People enjoy visiting these houses, and even the ones now in use as hotels, schools and so on often open their doors or gardens (or both) to visitors on special days, or upon request. Their immense historical and architectural value is now much more fully recognised, thanks to a number of high-profile campaigns to save individual houses for posterity: Tyntesfield was acquired for the nation by the National Trust as recently as 2002. Probably their main attraction, though, is their human interest. For only in their homes can we get a real sense of how the wealthiest of our ancestors lived their daily lives. A really well-preserved estate like Tyntesfield is, as James Miller says, "a private kingdom" which sheds light on every aspect of their original owners' activities, from their domestic arrangements to their intellectual and cultural tastes, and even their business and religious practices — as well as being "a reflection of English life, generation by generation" (177). The English countryside would be so much the poorer without these very special houses.

Questions

Ian Nairn and Nikolaus Pevsner find it sad that "such an inventive engineering talent" as the Earl of Lovelace's should have "thought of architecture in the typical C 19 way as something to be added on to structure, not to grow inevitably out of it" (205). To what extent is this a fair comment on Victorian architecture in general?

As for country houses, how far was the Earl of Lovelace's approach "typical" of its period? It might be helpful here to contrast his additions to Horsley Towers with the roughly contemporary enclosure of the inner courtyard of the Trevelyan's family seat, Wallington, by the architect John Dobson in 1852-53. What were the different purposes of these two architects?

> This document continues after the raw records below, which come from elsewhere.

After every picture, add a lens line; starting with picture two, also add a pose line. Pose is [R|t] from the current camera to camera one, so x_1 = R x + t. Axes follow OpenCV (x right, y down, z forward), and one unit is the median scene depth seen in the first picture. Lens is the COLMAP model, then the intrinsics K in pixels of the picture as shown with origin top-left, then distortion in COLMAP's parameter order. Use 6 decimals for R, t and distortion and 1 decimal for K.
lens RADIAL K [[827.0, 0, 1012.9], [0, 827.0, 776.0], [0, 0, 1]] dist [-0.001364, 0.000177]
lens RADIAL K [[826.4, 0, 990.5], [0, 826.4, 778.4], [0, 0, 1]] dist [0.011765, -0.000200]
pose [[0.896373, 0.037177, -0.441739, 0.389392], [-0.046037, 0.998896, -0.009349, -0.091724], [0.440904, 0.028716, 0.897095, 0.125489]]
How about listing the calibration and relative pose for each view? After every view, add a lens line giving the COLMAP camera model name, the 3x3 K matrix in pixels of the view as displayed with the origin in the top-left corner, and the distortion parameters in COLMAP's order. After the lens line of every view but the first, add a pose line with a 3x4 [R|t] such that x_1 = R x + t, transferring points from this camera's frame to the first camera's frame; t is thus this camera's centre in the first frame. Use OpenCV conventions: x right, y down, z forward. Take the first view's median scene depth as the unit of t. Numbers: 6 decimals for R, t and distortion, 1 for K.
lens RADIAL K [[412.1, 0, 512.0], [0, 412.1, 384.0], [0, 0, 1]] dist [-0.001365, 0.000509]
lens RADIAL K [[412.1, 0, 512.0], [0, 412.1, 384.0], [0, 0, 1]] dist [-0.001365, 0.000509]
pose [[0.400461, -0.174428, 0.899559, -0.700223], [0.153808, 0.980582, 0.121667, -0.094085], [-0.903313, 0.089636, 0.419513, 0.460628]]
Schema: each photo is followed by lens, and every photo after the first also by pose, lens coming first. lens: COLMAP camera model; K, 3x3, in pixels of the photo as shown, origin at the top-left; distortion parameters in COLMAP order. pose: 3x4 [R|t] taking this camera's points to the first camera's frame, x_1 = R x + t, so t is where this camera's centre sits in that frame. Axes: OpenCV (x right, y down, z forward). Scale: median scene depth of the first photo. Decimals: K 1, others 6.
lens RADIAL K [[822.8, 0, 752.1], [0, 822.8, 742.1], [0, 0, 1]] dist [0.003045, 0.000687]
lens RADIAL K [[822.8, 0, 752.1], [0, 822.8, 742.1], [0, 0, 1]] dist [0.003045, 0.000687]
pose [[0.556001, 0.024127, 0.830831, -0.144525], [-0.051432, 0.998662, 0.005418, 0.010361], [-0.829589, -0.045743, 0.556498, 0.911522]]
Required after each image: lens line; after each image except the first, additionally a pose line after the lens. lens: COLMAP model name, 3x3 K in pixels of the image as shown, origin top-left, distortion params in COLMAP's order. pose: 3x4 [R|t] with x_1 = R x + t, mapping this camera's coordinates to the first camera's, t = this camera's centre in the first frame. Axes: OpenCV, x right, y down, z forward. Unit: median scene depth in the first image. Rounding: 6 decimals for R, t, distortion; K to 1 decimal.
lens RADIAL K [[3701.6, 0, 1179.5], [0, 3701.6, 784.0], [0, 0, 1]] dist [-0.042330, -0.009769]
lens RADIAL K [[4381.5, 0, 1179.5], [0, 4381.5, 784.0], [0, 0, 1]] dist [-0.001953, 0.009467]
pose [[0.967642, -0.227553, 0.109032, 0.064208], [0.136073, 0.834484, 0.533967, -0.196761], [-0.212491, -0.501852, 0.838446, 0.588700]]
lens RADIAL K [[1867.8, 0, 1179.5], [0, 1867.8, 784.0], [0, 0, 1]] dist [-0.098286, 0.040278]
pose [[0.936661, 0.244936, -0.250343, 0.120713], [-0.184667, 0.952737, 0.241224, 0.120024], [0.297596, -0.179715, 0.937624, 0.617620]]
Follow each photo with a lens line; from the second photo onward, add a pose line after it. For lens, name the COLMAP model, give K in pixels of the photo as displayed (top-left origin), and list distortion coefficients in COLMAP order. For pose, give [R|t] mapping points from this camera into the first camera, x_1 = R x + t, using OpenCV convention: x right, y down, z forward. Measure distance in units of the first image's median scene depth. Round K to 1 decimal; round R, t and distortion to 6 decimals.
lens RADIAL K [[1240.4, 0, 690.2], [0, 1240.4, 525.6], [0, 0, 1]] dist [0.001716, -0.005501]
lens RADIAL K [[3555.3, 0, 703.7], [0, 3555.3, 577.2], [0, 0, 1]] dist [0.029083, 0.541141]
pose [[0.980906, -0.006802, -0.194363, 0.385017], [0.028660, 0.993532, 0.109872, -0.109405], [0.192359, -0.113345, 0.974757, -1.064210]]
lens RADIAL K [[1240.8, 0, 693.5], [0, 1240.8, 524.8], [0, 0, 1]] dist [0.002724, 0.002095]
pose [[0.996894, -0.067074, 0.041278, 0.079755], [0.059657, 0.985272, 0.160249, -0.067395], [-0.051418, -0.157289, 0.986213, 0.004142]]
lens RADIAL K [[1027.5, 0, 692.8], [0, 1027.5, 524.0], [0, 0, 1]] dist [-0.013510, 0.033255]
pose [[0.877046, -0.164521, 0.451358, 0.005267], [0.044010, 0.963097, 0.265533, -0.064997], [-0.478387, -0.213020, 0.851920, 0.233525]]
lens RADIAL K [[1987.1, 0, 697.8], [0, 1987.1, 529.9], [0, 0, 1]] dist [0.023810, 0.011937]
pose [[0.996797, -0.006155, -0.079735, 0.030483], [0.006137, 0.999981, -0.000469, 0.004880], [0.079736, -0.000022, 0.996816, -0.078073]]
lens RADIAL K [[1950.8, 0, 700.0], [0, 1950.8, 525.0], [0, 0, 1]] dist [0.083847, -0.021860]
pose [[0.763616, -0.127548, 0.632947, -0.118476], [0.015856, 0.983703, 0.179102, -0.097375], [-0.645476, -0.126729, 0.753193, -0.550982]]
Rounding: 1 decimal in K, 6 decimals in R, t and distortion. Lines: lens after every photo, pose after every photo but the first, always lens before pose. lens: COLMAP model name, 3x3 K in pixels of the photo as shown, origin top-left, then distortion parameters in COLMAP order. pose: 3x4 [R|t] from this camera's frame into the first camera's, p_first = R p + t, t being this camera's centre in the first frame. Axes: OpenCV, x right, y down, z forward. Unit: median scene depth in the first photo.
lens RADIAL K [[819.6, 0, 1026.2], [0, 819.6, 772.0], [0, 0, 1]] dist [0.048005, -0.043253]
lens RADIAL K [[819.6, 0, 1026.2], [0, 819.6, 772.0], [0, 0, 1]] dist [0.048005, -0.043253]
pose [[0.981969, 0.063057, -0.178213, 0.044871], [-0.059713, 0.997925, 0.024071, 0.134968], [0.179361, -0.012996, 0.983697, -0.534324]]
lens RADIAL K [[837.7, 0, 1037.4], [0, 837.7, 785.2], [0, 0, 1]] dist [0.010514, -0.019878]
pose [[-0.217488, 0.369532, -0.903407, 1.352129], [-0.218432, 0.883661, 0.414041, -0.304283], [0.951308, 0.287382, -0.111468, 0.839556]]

Henry Hetherington Emmerson (1831-1895), who had been taught by the northern Pre-Raphaelite William Bell Scott, painted a finely detailed portrait of Lord Armstrong of Cragside sitting in his inglenook fireplace. Wearing a comfortable suit, he is reading a newspaper, with two dogs at his slippered feet. Beside him are two panels of stained glass by William Morris, and over the fireplace are inscribed the words, "EAST OR WEST HAME'S [home's] BEST." Everything in the picture, from Lord Armstrong's wooden inglenook seat to the fireplace surround and the coal scuttle, is beautifully worked. What does a picture like this tell us about the values attached to the Victorian country house?